(Beginning of READING PASSAGE)

Setback for hot water tank?

SteveQ, how many degrees does the hot water drop when you typically turn it off the hot water?  If it is a rather short period of time, and I don't know where you live or where your hot water heater is located, you could be fine, but your savings seem to be totally associated to your rate schedule.  Three water heater replacements tells me that dropping the temps more than 5 or 10 degrees DOES cause water heater leaks from the constant temp changes.  Ideally you would want to preheat your water a bit hotter before your shutdown period, but that also means you can't use much water during that shutdown period either. 
 
You say you save $5-$10 a month?  I was having to replace my water heater every 1 to 2 years, and even with the warranty paying for the new water heaters, the labor charges would eat all the savings.

 
 
ano said:
SteveQ, how many degrees does the hot water drop when you typically turn it off the hot water?  If it is a rather short period of time, and I don't know where you live or where your hot water heater is located, you could be fine, but your savings seem to be totally associated to your rate schedule.  Three water heater replacements tells me that dropping the temps more than 5 or 10 degrees DOES cause water heater leaks from the constant temp changes.  Ideally you would want to preheat your water a bit hotter before your shutdown period, but that also means you can't use much water during that shutdown period either. 
 
I don't quite understand this... isn't the temperature in the tank in flux quite a bit?  Here in Canada in the winter there is some very cold water (5-10 degC). If I draw out 20 gal of hot water, it is being replaced with this very cold water. The tank temperature will have dropped considerably (at least at the bottom of the tank). This is normal usage. I suppose it is uncommon that the top of the tank will have cold water (unless you use all the hot water).  Are you sure there is not some other factor at play causing the tank faliures?  BTW: I have an electric tank and it can take 40min to reheat the water after a shower... so the water is cooler than the setpoint for quite a while. 
 
I have considered turing off the tank during peak electrical hours but the times were adjusted to make it a non issue. i.e off-peak starts at 7pm. Kids have their baths around that time so it is pretty easy not to draw hot water during peak hours (no dishwasher, no washing machine).
 
Well if nothing changes other then the time the water heater is on (from a expensive time to a cheaper time) there would be a savings for sure. But to get a completely accurate picture would take some detailed information regards water usage, temp of water used, etc. It's not an simple problem. For example, it may be that extra electricity is required to restore the heat to the water after being off but the cheaper electricity still allows for a savings. A full analysis would take some work but the results could be quite interesting.
 
I avoided the whole issue by installing tankless water heater. <g>
 
purple_motion said:
I don't quite understand this... isn't the temperature in the tank in flux quite a bit?  Here in Canada in the winter there is some very cold water (5-10 degC). If I draw out 20 gal of hot water, it is being replaced with this very cold water. The tank temperature will have dropped considerably (at least at the bottom of the tank). This is normal usage. I suppose it is uncommon that the top of the tank will have cold water (unless you use all the hot water).  Are you sure there is not some other factor at play causing the tank faliures?  BTW: I have an electric tank and it can take 40min to reheat the water after a shower... so the water is cooler than the setpoint for quite a while. 
 
I have considered turing off the tank during peak electrical hours but the times were adjusted to make it a non issue. i.e off-peak starts at 7pm. Kids have their baths around that time so it is pretty easy not to draw hot water during peak hours (no dishwasher, no washing machine).

(End of READING PASSAGE)

TASK DIRECTIONS:
Print the passage of the hot water tank discussion exactly, everything from "Setback for hot" down to "all the savings.".

(Beginning of SUPPLIED DATA)

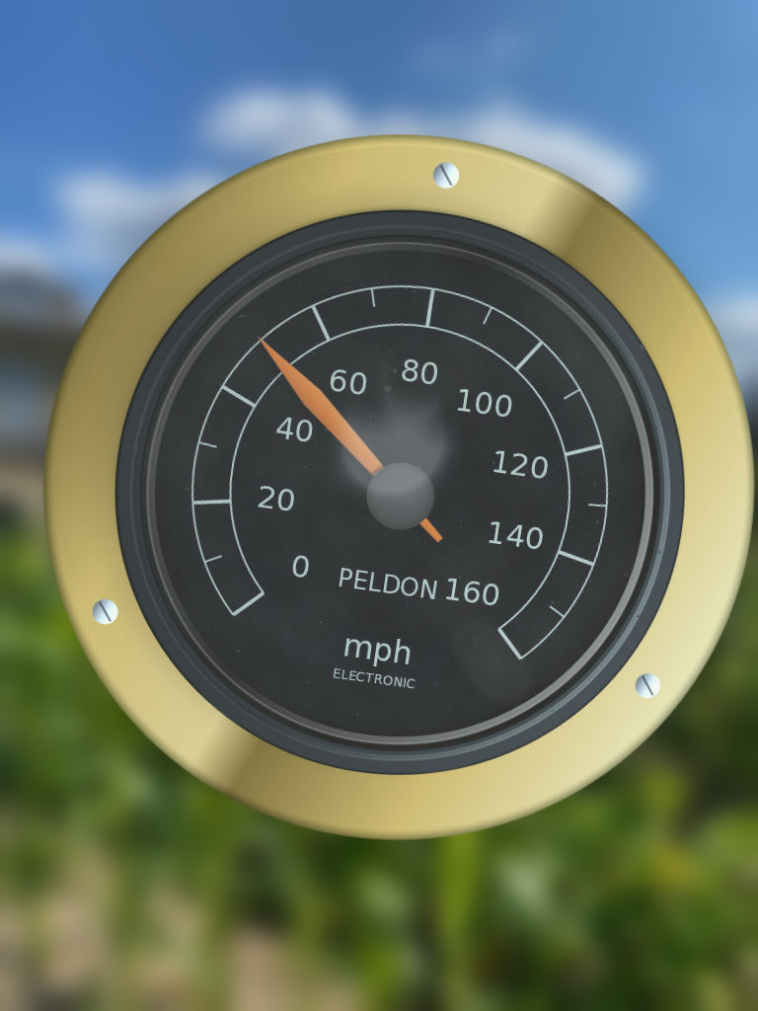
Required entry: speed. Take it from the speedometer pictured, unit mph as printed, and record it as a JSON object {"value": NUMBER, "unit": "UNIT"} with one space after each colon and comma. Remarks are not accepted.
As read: {"value": 50, "unit": "mph"}
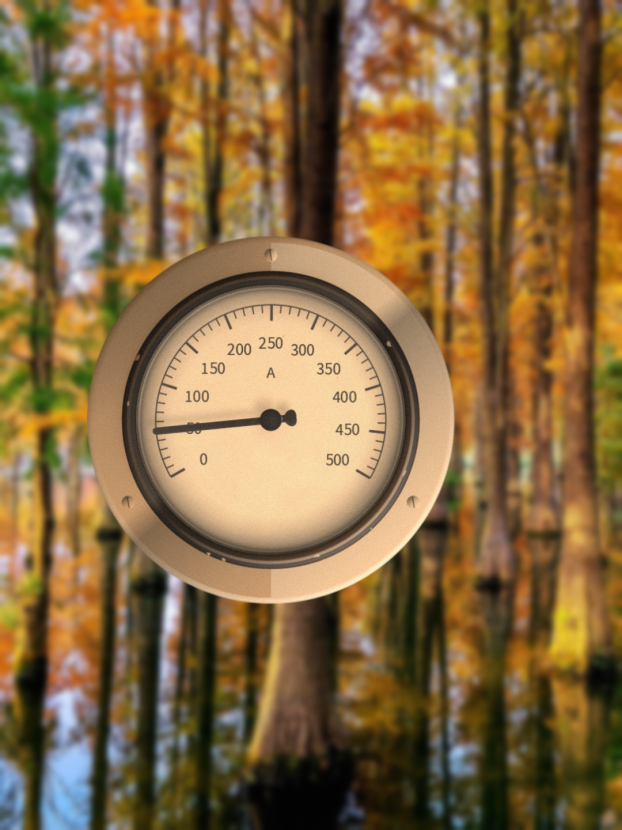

(End of SUPPLIED DATA)

RESULT OF THIS EXERCISE:
Setback for hot water tank?

SteveQ, how many degrees does the hot water drop when you typically turn it off the hot water?  If it is a rather short period of time, and I don't know where you live or where your hot water heater is located, you could be fine, but your savings seem to be totally associated to your rate schedule.  Three water heater replacements tells me that dropping the temps more than 5 or 10 degrees DOES cause water heater leaks from the constant temp changes.  Ideally you would want to preheat your water a bit hotter before your shutdown period, but that also means you can't use much water during that shutdown period either. 
 
You say you save $5-$10 a month?  I was having to replace my water heater every 1 to 2 years, and even with the warranty paying for the new water heaters, the labor charges would eat all the savings.